## Görev Tanımı:
Lütfen aşağıdaki veride "birds" sözcüğünü içeren her satırı bul ve kopyala. Büyük-küçük harf ayrımı dikkate alınmalıdır.

━━ Veri Listesi ━━

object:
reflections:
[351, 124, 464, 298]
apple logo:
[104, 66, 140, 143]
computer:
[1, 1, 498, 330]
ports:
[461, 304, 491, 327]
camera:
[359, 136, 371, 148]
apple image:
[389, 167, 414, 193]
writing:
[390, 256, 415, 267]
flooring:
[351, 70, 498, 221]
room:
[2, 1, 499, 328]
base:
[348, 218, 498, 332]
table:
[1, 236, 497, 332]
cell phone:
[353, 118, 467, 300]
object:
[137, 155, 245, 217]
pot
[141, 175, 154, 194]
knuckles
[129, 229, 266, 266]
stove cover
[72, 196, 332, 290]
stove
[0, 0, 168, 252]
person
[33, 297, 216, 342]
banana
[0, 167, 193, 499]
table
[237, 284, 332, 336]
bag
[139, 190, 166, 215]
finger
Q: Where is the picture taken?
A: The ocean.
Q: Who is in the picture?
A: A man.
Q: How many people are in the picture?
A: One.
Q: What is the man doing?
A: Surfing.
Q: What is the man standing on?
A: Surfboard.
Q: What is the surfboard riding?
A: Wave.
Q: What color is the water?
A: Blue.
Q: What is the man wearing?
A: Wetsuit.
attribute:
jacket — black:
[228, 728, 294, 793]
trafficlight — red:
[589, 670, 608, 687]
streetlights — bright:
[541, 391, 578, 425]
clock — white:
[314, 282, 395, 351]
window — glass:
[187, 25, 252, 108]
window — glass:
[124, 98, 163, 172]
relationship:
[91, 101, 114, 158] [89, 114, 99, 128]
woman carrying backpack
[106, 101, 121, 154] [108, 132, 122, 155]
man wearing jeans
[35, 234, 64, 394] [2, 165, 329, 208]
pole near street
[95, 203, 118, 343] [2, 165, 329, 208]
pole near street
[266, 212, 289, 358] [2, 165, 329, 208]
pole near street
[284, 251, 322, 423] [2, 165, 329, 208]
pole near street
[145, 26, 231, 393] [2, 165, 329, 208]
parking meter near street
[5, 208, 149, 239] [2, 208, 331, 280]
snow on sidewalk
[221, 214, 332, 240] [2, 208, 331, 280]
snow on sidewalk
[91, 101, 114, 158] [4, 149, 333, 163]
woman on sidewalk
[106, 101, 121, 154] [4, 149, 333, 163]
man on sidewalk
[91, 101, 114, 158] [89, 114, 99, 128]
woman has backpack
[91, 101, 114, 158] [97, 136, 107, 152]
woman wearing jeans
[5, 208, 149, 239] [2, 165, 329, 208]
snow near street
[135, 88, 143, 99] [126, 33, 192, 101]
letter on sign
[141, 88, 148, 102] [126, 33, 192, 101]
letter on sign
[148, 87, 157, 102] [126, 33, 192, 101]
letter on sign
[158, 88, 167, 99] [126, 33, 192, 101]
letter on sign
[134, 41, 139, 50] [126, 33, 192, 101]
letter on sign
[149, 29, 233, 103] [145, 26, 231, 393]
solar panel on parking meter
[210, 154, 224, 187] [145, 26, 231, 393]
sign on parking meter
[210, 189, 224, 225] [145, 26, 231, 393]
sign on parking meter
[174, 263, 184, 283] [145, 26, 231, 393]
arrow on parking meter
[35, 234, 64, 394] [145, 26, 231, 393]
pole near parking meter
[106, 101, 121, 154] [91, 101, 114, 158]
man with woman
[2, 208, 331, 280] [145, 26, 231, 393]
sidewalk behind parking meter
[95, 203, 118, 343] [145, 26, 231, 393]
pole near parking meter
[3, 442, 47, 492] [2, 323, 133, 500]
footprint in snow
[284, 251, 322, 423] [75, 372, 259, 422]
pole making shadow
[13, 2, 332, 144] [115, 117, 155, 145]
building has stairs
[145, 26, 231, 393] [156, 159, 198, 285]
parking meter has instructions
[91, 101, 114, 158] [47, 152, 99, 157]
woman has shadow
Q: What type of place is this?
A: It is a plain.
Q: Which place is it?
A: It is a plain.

━━━
━━ Veri Listesi ━━

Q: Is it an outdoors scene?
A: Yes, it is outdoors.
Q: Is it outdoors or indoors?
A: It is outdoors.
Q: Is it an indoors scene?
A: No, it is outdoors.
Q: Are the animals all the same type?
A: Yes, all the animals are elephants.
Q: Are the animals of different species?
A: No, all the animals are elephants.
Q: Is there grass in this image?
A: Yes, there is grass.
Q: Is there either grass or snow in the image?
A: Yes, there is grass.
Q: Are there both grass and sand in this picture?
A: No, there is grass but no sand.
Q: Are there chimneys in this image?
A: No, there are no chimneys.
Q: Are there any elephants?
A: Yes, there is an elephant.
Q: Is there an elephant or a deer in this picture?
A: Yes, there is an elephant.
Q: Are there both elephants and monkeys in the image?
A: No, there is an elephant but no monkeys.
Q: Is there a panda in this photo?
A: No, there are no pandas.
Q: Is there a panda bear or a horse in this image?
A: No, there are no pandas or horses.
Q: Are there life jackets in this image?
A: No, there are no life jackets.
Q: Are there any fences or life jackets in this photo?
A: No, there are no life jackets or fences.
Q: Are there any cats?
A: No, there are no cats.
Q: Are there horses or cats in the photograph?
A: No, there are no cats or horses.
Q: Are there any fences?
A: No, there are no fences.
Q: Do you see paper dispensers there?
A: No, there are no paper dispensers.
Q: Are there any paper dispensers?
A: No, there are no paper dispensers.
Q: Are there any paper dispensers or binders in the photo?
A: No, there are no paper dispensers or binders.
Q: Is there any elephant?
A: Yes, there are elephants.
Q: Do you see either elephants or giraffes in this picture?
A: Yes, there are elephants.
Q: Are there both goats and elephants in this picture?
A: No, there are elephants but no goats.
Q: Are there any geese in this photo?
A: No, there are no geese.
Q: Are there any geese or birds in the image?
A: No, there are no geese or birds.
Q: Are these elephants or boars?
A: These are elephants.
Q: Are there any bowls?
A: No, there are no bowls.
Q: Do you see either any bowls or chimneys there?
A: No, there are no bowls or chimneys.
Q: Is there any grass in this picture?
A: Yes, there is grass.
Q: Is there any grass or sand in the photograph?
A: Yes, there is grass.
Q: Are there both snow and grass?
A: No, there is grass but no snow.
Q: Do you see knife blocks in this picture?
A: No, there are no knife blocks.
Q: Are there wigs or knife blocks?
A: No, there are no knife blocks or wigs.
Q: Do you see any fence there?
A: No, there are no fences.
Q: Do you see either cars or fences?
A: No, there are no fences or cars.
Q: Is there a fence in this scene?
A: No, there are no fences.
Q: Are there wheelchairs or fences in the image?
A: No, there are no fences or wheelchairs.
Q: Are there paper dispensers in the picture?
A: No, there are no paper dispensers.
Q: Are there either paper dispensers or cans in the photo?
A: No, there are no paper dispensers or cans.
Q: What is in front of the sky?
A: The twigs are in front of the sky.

━━━

## Tamamlanan Görev:
Q: Are there any geese or birds in the image?
A: No, there are no geese or birds.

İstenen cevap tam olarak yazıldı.